"""
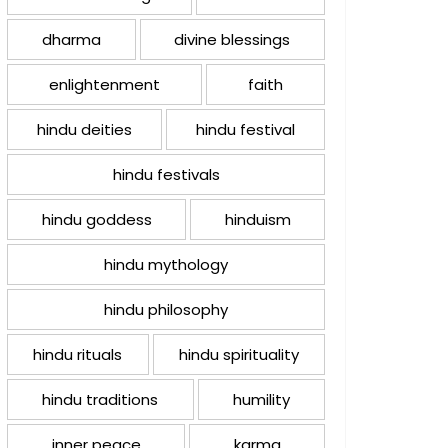
dharma
divine blessings
enlightenment
faith
hindu deities
hindu festival
hindu festivals
hindu goddess
hinduism
hindu mythology
hindu philosophy
hindu rituals
hindu spirituality
hindu traditions
humility
inner peace
karma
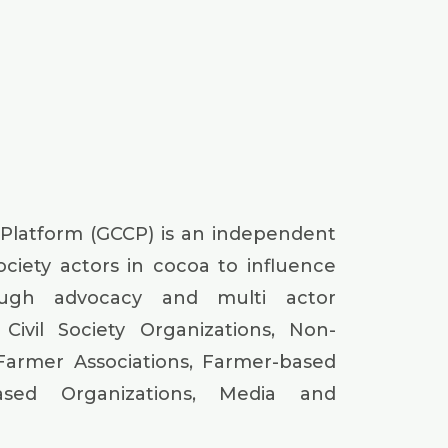
 Platform (GCCP) is an independent
society actors in cocoa to influence
ough advocacy and multi actor
Civil Society Organizations, Non-
Farmer Associations, Farmer-based
based Organizations, Media and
"""
§ Directions:
Turn the lines starting with the one containing "Platform (GCCP) is an independent" and running to the last line into a numbered list, leaving out any blank lines.

§ Your solution:
1.  Platform (GCCP) is an independent
2. society actors in cocoa to influence
3. ough advocacy and multi actor
4. Civil Society Organizations, Non-
5. Farmer Associations, Farmer-based
6. based Organizations, Media and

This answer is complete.